Hell, at this point the bitty might as well be yours, as often as this was occurring. Either way you couldn't just let a bitty go uncared for. If you were somehow the parent of a bitty, you'd be damned if you didn't give them what you could. At least until you could figure out what to do. With that in mind you set about making breakfast. This bitty was lucky it was your day off. You were going to spoil them. You set aside a reasonable sized portion for a bitty you assumed to be starving, then went about your day of very thrilling procrastination.


By the time you dragged yourself away from your Netflix binge and up off your couch to make lunch you realized that the three pancakes you had set aside were gone. The plate itself was completely bare, not even syrup remaining. Maybe it was worse than you thought. You made two sandwiches, one conveniently left on a plate atop the counter. You set aside a few grapes for good measure, then went right back to your shows.

You had started to drift off halfway through the fifth episode of your show, snuggled up into the arm of your couch. Your blanket was wrapped snugly around your body, making you the most comfortable burrito. You would have stayed like that, cozy and warm. But your guest had other plans. It started with a tug near your feet, snapping you into awareness.

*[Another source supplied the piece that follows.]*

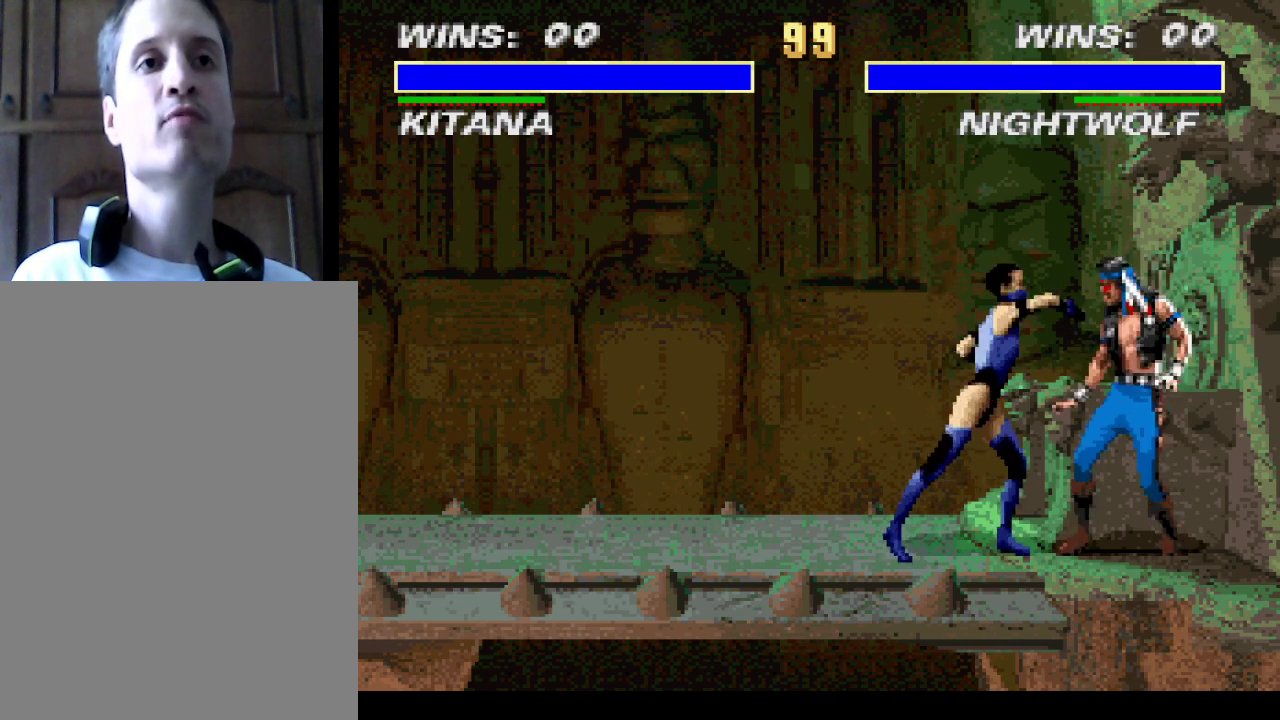
{"buttons": ["CROSS"], "events": [[167, "CROSS", "down"], [267, "CROSS", "up"], [400, "CROSS", "down"]]}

You were very quickly being climbed. You tried not to panic, you really did. But as the prickle of claws scratched at your skin through the blanket and a tiny skull came into view, your resolve quickly broke. The bitty looked awful. It looked like a Sansy. He even had the trademark jacket and shorts. His shirt was no longer white, streaked with a dark red substance you were pretty sure wasn't ketchup. His skull had a gaping hole on the left side, small hairline fractures radiating along the edges. His teeth looked sharper, as though they had been filed, sharpened points twisted into a frown. A single bright red eyelight shivered in his left socket.


You might have screeched and tossed the blanket aside, engulfing the bitty in fabric as you bolted into the kitchen. You leaned against the counter, trying to catch your breath as you stared at the empty plate before you. It occurred to you that it was nearly dinner time. The bitty was probably just hungry and had come to ask you for food. After all, you had just fed them twice. Poor guy. What was wrong with you? You had seen bitties in awful conditions before. Yet here you were, panicking over a bedraggled and probably severely injured bitty.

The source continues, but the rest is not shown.